21. Marv Wolfman and George Perez, New Teen Titans: Games. This 2011 hardcover graphic novel, a story 22 years in the making, was the last original tale by the writer/artist duo who relaunched the team when I was 8 and made it one of the cornerstones of my comics-collecting childhood. Set in late-'80s continuity, it has everything an old-school fan could want: a complicated plot that drags Our Heroes all over Manhattan, a new super-villain team, supporting characters from way back when, Perez' dynamic yet ornate art, upsetting casualties, and a firm classic-comics reminder that Super-Heroes Don't Kill. Except for the part where they let Danny Chase live, it's like Wolfman and Perez peeked inside my brain decades ago and kept the notes around ever since.

 

22. Derf Backderf, Trashed.
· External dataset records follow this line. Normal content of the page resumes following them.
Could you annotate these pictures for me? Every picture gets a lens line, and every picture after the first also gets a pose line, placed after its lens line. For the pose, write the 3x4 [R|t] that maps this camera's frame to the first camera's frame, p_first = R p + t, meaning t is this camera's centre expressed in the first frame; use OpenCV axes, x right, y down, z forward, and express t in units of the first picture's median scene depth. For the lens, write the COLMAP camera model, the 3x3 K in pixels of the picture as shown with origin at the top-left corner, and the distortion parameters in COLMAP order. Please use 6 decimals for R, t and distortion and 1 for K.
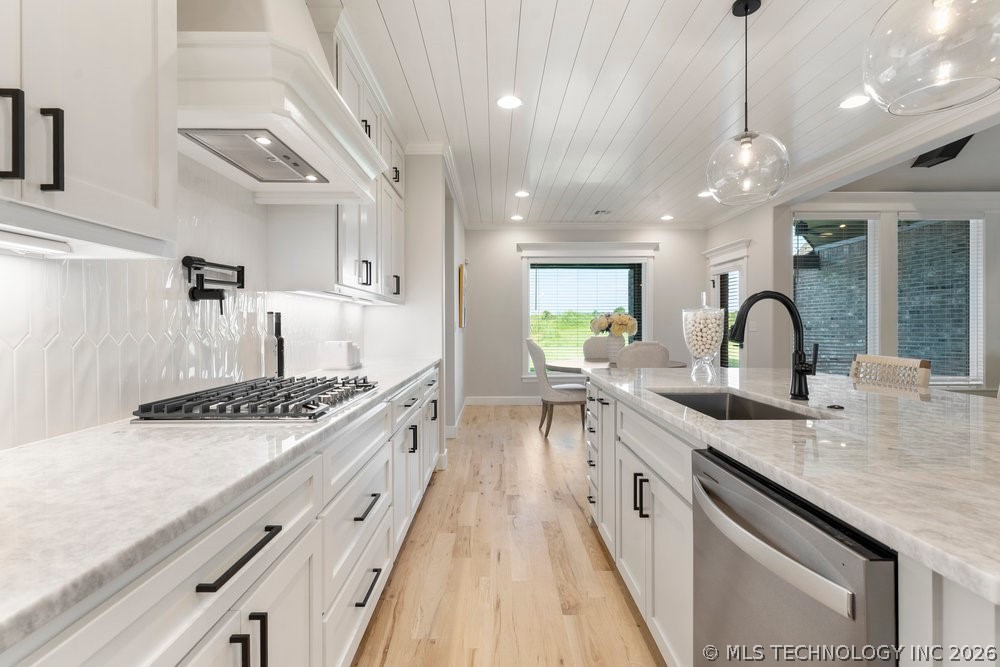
lens RADIAL K [[467.4, 0, 512.3], [0, 467.4, 334.9], [0, 0, 1]] dist [-0.001473, -0.000110]
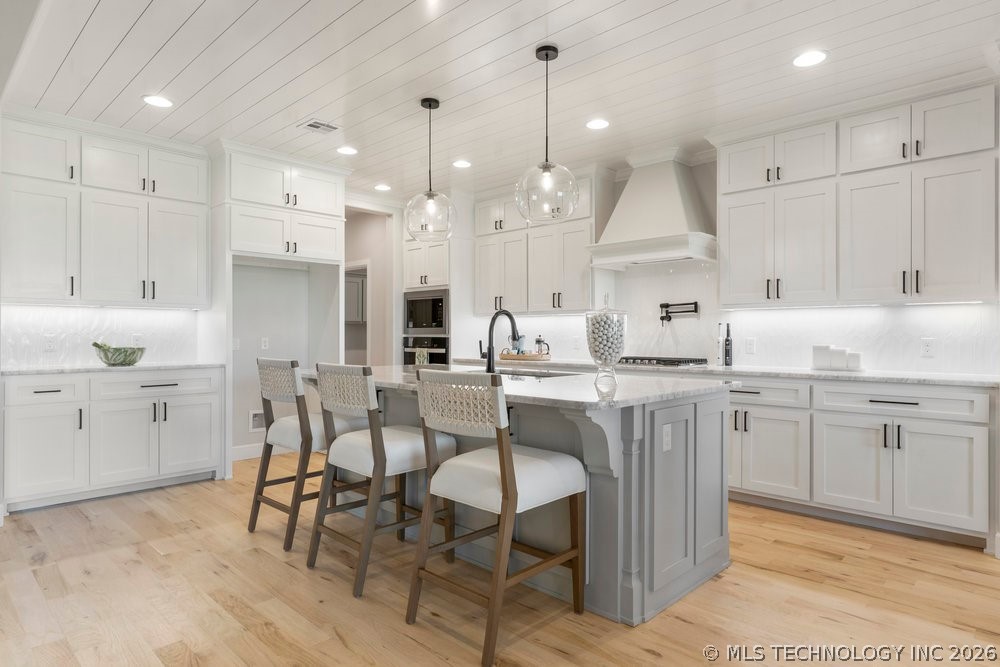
lens RADIAL K [[573.5, 0, 498.6], [0, 573.5, 334.0], [0, 0, 1]] dist [-0.001859, -0.000024]
pose [[-0.715012, 0.005289, -0.699092, 1.568365], [-0.008980, 0.999819, 0.016749, -0.035738], [0.699054, 0.018253, -0.714835, 1.927630]]
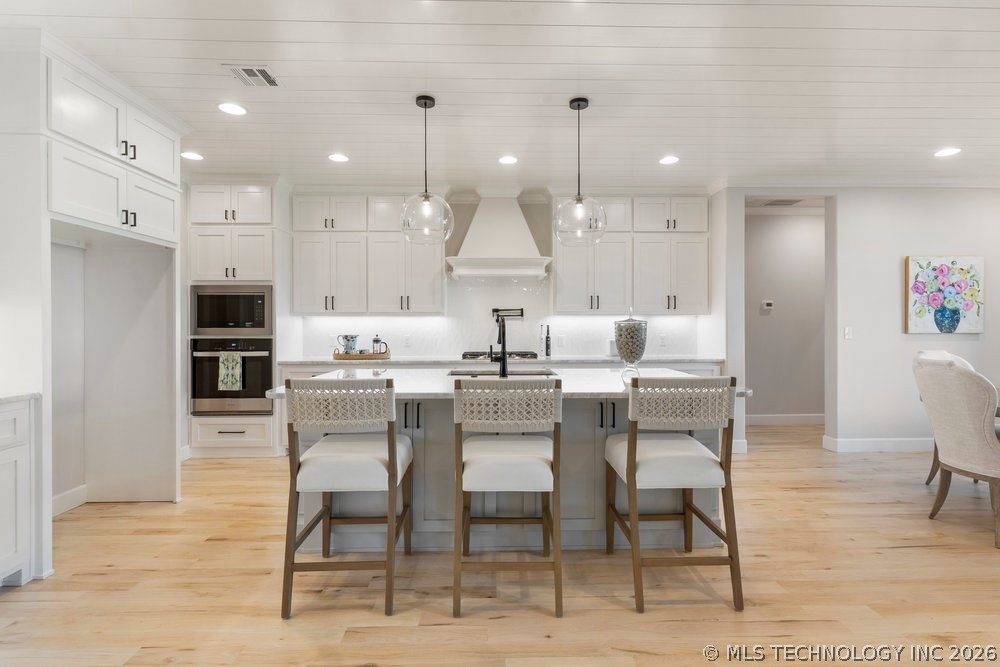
lens RADIAL K [[480.5, 0, 499.3], [0, 480.5, 325.9], [0, 0, 1]] dist [0.005594, 0.000412]
pose [[-0.003519, 0.009384, -0.999950, 1.910972], [-0.015361, 0.999837, 0.009437, -0.061679], [0.999876, 0.015394, -0.003374, 0.777752]]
The most recent book from the creator of the autobiographical My Friend Dahmer (recently adapted into an indie film) dives into another project that's one part research, one part personal experience as Derf explores the less-than-wonderful world of garbagemen, which was his actual job from '79 to '80. Learn the workaday awfulness, the smells, the dumb bosses, the dumber coworkers, the objects that are the worst to pick up, the dangers of wintertime routes, the mechanics and schematics of landfills and garbage trucks (the latter have basically been the same design since the '30s), what happens when you toss an upright piano into the truck, the twin scourges of disposable diapers and doggo leavings, the sorrow of abandoned foreclosure piles, and the amusing ineffectiveness of families that routinely throw out three dozen trash bags a week, then toss three (3) milk jugs into their recycling bin and consider themselves "going green". Also included are tons of stats and trivia about American residential waste in general that are at least as frightening as you'd expect. Another solid dose of behind-the-scenes education and nightmarish reality, not unlike the Dahmer book.